Hide Forgot
Description of problem: Sometimes after pvcreate I only get a single change event for the pv and sometimes ID_FS_TYPE is unset in the properties associated with that event. Other times I might get two or even three events, usually all but the first have the correct ID_FS_TYPE. Sometimes when I only get a single event it has the correct ID_FS_TYPE. Version-Release number of selected component (if applicable): lvm2-2.02.140-3.fc24 systemd-228-7.gite35a787.fc24 How reproducible: This is an intermittent failure. I have only hit it in qemu/kvm vms running both F23 and current rawhide. I have reproduced using virtio partition, virtio disk, and scsi disk. I was unable to reproduce on a partition on bare metal, although that does not necessarily prove anything as I only tried ten or so times.
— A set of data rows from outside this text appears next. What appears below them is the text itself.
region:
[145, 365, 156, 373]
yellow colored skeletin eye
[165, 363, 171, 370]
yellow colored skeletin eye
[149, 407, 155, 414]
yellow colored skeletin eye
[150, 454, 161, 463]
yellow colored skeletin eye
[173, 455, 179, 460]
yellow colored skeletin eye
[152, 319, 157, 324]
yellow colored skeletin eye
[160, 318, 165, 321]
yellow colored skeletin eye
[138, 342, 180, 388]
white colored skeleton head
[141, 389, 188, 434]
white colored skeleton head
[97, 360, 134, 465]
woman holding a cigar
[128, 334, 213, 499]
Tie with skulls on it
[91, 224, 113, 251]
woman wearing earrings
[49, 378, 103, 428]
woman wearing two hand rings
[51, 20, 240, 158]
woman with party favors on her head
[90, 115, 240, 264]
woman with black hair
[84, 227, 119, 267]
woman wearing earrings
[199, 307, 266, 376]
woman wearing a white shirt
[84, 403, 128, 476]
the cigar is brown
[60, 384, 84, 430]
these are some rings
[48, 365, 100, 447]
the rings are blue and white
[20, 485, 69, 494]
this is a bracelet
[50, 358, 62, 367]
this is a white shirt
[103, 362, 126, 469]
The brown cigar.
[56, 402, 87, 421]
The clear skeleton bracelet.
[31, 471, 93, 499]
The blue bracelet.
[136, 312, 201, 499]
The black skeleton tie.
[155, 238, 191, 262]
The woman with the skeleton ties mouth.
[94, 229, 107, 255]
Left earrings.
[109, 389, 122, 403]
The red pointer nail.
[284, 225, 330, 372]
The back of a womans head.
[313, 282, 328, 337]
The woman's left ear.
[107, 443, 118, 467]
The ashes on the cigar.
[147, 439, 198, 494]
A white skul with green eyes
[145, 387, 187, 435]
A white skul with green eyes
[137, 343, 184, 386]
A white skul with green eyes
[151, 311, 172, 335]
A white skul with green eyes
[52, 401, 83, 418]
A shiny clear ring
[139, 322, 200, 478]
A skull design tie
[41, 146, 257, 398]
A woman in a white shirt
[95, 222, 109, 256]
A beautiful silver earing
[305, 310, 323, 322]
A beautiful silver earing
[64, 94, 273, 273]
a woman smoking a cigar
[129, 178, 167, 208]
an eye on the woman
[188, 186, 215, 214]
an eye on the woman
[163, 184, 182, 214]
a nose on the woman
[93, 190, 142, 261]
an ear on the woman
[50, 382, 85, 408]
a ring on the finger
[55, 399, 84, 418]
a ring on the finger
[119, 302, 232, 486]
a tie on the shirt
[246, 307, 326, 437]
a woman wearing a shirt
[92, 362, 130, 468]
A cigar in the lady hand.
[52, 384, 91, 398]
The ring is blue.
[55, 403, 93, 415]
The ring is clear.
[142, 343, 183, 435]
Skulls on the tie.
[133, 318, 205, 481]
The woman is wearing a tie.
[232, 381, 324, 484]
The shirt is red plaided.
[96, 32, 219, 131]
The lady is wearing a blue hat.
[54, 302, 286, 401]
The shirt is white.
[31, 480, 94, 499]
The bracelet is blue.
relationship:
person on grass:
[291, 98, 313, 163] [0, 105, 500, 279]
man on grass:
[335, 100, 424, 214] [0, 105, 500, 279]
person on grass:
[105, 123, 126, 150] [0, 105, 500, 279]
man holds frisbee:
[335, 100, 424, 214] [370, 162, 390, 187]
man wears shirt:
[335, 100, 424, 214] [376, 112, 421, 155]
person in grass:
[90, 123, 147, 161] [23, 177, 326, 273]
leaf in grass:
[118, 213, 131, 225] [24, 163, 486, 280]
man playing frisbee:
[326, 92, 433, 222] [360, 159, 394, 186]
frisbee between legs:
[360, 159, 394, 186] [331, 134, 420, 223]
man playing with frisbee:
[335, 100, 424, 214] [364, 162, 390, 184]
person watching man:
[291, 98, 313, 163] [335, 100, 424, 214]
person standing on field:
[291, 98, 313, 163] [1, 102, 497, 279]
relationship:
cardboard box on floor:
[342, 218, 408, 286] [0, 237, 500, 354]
Steps to Reproduce: 1. (shell 1) udevadm monitor --udev --property 2. (shell 2) pvcreate <blockdev> 3. repeat, with pvremove between, until the pvcreate yields a single change event with ID_FS_TYPE= (generally takes me no more than five tries) Actual results: ID_FS_TYPE is unset right after running pvcreate Expected results: ID_FS_TYPE=LVM2_member Additional info: I can provide debug journal, pvcreate -vvv output, &c as needed, but this is not difficult to reproduce in my experience.
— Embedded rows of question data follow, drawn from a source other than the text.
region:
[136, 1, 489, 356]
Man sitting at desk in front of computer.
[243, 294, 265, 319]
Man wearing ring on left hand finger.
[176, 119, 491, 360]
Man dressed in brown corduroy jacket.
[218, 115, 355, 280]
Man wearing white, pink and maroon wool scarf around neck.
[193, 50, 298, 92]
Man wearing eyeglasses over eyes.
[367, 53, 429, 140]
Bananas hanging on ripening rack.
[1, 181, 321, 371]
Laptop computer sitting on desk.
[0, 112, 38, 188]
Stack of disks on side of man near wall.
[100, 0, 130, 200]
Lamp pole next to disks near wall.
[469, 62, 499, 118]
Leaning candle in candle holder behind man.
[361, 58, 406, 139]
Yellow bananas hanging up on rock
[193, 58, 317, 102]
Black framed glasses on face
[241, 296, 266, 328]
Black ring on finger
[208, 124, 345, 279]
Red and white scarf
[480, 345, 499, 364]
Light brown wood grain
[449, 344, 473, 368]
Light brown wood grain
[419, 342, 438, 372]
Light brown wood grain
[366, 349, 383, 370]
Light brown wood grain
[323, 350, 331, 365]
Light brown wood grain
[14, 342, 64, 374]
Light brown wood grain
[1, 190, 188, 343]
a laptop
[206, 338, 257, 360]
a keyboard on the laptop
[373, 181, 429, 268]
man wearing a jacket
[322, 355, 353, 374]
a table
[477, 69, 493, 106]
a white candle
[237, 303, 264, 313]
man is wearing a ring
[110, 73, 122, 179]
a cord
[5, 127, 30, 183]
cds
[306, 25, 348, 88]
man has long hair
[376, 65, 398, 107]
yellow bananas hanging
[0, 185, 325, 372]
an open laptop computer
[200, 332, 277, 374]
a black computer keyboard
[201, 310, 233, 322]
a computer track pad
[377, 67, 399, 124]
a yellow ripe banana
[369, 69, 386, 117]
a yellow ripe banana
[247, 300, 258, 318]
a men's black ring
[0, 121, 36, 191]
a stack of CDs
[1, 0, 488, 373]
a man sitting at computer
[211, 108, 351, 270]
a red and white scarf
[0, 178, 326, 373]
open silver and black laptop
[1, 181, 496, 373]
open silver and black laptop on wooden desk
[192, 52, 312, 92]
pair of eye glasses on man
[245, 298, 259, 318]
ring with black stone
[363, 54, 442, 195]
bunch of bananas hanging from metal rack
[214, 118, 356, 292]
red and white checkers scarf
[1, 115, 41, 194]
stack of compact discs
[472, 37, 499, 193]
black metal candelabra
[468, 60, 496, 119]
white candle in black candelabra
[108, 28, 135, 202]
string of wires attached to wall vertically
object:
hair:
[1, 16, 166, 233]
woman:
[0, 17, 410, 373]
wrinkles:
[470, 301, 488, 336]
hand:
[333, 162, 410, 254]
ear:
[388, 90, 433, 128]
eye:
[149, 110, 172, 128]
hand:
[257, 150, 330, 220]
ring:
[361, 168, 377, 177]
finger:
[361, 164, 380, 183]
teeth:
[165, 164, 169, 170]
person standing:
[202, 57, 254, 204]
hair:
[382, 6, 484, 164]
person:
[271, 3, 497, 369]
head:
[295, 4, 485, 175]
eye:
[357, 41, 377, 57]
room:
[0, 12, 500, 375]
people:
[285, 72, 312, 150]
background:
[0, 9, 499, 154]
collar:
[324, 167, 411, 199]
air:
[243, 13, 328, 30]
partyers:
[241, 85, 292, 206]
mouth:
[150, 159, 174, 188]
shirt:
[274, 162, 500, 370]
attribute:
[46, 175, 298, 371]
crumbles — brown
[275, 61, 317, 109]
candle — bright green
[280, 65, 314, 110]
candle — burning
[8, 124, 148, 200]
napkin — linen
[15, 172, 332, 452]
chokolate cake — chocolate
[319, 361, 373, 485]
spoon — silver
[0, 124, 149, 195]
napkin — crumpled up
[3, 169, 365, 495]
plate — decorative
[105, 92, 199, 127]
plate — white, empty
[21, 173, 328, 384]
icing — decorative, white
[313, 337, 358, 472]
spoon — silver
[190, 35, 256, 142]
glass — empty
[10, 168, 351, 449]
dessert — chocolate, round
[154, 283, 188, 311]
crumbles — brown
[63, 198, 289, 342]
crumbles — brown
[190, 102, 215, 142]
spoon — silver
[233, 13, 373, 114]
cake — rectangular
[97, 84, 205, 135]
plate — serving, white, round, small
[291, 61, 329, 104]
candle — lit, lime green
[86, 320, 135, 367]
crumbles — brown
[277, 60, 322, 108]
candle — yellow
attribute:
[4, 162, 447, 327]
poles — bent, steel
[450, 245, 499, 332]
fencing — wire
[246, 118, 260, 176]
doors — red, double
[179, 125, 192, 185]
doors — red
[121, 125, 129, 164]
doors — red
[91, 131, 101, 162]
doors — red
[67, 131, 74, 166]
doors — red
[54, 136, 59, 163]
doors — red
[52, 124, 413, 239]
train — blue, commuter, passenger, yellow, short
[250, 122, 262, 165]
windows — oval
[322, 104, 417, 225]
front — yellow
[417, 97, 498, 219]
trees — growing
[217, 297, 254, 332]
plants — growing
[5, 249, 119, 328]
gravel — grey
[root@localhost ~]# udevadm settle [root@localhost ~]# pvremove /dev/vdb Labels on physical volume "/dev/vdb" successfully wiped [root@localhost ~]# udevadm settle [root@localhost ~]# pvcreate /dev/vdb Physical volume "/dev/vdb" successfully created [root@localhost ~]# udevadm info --name=vdb P: /devices/pci0000:00/0000:00:08.0/virtio3/block/vdb N: vdb E: DEVNAME=/dev/vdb E: DEVPATH=/devices/pci0000:00/0000:00:08.0/virtio3/block/vdb E: DEVTYPE=disk E: MAJOR=252 E: MINOR=16 E: MPATH_SBIN_PATH=/sbin E: SUBSYSTEM=block E: TAGS=:systemd: E: USEC_INITIALIZED=4412657 The other shell showed the following: UDEV [47769.180549] change /devices/pci0000:00/0000:00:08.0/virtio3/block/vdb (block) .ID_FS_TYPE_NEW= ACTION=change DEVNAME=/dev/vdb DEVPATH=/devices/pci0000:00/0000:00:08.0/virtio3/block/vdb DEVTYPE=disk ID_FS_TYPE= MAJOR=252 MINOR=16 MPATH_SBIN_PATH=/sbin SEQNUM=3641 SUBSYSTEM=block TAGS=:systemd: USEC_INITIALIZED=4412657
Please provide log of this problem (with proper device of your choice): while : ; do udevadm settle echo REMOVED udevadm info /dev/loop0 pvcreate /dev/loop0 udevadm settle echo CREATED udevadm info /dev/loop0 pvremove /dev/loop0 done where you observe the bug. If you hit the issue in this loop - capture disk content with 'dd' in cached mode as well as in direct-io read. First suspect here is virt-machine caching.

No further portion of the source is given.